There are some notes on http://etherpad.wikimedia.org/wmcon12-day2-board-chapters
Nemo
P.s.: It's a bit weird to focus so much on the reasons to oppose; why should opposing be justified /more/ than supporting?
On 31 March 2012 22:33, Federico Leva (Nemo) nemowiki@gmail.com wrote:
P.s.: It's a bit weird to focus so much on the reasons to oppose; why should opposing be justified /more/ than supporting?
There's supposed to be a Q&A coming that will explain the supports.
On Sat, Mar 31, 2012 at 11:40 PM, Thomas Dalton thomas.dalton@gmail.com wrote:
On 31 March 2012 22:33, Federico Leva (Nemo) nemowiki@gmail.com wrote:
P.s.: It's a bit weird to focus so much on the reasons to oppose; why should opposing be justified /more/ than supporting?
There's supposed to be a Q&A coming that will explain the supports.
That's true! Soon -- in a couple of days (everyone is traveling today/tomorrow so it's hard to review quickly). I'll send a note when we get it done, of course.
In the meantime, if there are any questions for us (as a board) or for individual trustees I encourage you simply to send those along, either to me (if you want them to go to the whole board, as I will pass them along) or privately. That would help make sure that we can address the questions people actually have, rather than speculating. It sounds like people are interested in individual trustee motives. I do think it's better if trustees individually write/talk about where they are coming from, rather than trying to put that information in an official document like the minutes, where everything is condensed and there is the possibility of misrepresentation.
Nemo, thanks for sending around the notes -- that's quite helpful!
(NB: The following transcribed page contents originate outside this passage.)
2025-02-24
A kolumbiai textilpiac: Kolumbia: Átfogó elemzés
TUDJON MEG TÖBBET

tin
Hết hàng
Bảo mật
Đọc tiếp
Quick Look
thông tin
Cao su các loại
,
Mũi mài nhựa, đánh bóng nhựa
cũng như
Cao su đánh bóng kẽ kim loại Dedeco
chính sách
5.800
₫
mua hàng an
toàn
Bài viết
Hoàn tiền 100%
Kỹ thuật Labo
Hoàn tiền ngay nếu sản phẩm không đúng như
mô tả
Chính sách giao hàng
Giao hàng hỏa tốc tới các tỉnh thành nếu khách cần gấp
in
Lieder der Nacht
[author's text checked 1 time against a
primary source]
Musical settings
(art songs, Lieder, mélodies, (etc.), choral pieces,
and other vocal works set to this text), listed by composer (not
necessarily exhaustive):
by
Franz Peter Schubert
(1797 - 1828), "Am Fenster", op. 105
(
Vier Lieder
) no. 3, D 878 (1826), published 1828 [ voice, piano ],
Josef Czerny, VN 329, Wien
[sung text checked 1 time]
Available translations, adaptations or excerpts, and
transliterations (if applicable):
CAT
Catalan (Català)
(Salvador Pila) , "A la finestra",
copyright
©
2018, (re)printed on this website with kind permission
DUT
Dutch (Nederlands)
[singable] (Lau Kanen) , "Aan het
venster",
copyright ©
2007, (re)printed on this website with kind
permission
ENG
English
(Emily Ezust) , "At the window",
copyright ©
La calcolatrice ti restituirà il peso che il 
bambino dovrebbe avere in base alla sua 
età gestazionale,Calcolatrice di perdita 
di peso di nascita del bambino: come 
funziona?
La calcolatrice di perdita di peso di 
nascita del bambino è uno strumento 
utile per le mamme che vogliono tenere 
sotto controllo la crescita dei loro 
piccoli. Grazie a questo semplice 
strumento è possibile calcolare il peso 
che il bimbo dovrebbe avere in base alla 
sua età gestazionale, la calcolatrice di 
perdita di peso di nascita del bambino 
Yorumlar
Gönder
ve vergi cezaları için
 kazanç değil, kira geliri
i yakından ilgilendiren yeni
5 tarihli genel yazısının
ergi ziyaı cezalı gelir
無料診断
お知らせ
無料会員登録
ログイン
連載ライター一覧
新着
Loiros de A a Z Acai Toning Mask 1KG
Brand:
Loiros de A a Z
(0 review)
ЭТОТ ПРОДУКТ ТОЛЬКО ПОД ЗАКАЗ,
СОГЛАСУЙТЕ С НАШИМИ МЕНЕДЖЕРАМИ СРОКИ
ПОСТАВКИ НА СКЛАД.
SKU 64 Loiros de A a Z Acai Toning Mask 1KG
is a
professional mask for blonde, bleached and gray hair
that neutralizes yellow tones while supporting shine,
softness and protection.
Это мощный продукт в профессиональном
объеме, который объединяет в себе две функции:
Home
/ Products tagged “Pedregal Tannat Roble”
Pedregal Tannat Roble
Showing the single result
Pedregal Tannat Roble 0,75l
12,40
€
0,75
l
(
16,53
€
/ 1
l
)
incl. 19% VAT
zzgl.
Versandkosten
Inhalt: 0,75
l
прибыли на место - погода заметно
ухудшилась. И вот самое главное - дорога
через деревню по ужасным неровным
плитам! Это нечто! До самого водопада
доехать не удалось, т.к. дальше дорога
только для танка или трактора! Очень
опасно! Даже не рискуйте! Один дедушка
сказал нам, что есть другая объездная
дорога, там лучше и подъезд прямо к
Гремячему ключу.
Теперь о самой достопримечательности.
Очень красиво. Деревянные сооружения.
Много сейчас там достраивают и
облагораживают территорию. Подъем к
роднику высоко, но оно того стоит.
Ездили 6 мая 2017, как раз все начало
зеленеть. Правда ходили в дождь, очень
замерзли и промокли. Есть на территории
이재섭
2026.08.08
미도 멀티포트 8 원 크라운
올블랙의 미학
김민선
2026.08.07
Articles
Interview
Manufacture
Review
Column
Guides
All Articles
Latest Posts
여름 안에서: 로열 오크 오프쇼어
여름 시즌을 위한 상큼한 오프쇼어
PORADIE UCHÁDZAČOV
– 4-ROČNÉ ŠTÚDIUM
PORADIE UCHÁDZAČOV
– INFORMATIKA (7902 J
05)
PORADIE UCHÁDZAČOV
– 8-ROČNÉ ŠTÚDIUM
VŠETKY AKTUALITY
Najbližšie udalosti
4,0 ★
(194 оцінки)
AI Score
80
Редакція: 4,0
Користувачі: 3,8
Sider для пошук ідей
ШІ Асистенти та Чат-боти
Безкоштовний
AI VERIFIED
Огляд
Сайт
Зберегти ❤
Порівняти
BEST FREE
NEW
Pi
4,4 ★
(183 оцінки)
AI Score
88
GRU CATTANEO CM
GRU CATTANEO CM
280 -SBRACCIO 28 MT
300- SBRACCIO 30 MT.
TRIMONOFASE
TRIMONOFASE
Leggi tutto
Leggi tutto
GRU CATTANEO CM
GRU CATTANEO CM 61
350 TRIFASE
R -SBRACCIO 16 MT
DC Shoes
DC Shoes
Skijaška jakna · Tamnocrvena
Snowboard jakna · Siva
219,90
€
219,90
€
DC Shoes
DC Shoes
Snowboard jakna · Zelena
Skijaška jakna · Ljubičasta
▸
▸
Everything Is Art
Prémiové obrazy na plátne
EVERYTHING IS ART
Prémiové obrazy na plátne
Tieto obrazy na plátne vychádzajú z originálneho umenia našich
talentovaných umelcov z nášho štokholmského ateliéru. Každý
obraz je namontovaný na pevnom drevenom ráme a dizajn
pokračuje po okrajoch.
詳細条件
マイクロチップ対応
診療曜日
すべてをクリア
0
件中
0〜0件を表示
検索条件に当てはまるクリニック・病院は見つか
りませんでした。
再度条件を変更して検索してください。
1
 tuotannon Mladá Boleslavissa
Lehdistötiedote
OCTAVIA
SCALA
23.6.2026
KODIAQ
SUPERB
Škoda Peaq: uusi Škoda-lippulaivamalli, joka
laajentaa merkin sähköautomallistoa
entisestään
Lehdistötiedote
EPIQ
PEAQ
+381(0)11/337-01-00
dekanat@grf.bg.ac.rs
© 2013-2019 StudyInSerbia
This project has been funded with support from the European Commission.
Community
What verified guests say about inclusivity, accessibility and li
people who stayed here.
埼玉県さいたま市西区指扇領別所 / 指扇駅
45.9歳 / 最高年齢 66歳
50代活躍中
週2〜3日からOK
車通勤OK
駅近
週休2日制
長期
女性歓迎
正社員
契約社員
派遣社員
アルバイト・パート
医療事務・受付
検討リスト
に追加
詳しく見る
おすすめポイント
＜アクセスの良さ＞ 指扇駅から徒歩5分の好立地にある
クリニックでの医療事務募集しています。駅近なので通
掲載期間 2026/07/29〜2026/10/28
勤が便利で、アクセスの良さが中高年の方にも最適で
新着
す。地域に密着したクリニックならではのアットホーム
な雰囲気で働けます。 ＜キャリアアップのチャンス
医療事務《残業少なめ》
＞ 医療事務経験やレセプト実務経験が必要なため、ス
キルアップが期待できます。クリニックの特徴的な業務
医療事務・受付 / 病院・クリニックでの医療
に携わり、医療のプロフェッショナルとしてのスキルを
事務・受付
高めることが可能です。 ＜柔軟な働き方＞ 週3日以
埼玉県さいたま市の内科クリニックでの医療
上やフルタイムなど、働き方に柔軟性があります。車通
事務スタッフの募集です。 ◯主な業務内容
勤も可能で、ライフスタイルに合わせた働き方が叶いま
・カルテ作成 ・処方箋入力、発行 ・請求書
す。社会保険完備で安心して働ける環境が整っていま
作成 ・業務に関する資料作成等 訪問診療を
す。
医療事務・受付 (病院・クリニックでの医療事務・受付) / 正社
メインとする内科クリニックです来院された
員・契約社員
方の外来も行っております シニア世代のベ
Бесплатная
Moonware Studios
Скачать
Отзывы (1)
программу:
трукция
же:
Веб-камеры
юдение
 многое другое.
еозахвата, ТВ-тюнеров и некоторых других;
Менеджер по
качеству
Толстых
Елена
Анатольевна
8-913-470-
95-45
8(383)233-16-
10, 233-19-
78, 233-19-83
I think we have some notes that Joslyn took too, I'll see if there is anything I can add from that (though etherpad still doesn't seem to work well in my browser - boo.)
-- phoebe
phoebe ayers, 01/04/2012 07:49:
In the meantime, if there are any questions for us (as a board) or for individual trustees I encourage you simply to send those along, either to me (if you want them to go to the whole board, as I will pass them along) or privately. That would help make sure that we can address the questions people actually have, rather than speculating. It sounds like people are interested in individual trustee motives. I do think it's better if trustees individually write/talk about where they are coming from, rather than trying to put that information in an official document like the minutes, where everything is condensed and there is the possibility of misrepresentation.
Misrepresentation is a risk also for "majority views": minutes are always partial but they're supposed to explain or briefly highlight how the body came to some conclusion. Individual members should also be able to submit a few lines of explanation summarizing their view, if they want (again, I don't know if some of them actually wants, but they should definitely be allowed to).
Nemo, thanks for sending around the notes -- that's quite helpful! I think we have some notes that Joslyn took too, I'll see if there is anything I can add from that (though etherpad still doesn't seem to work well in my browser - boo.)
Don't use HTTPS! Unless the editing is still hectic (I doubt so), we could just immediately move those on Meta, which is their final destination anyway.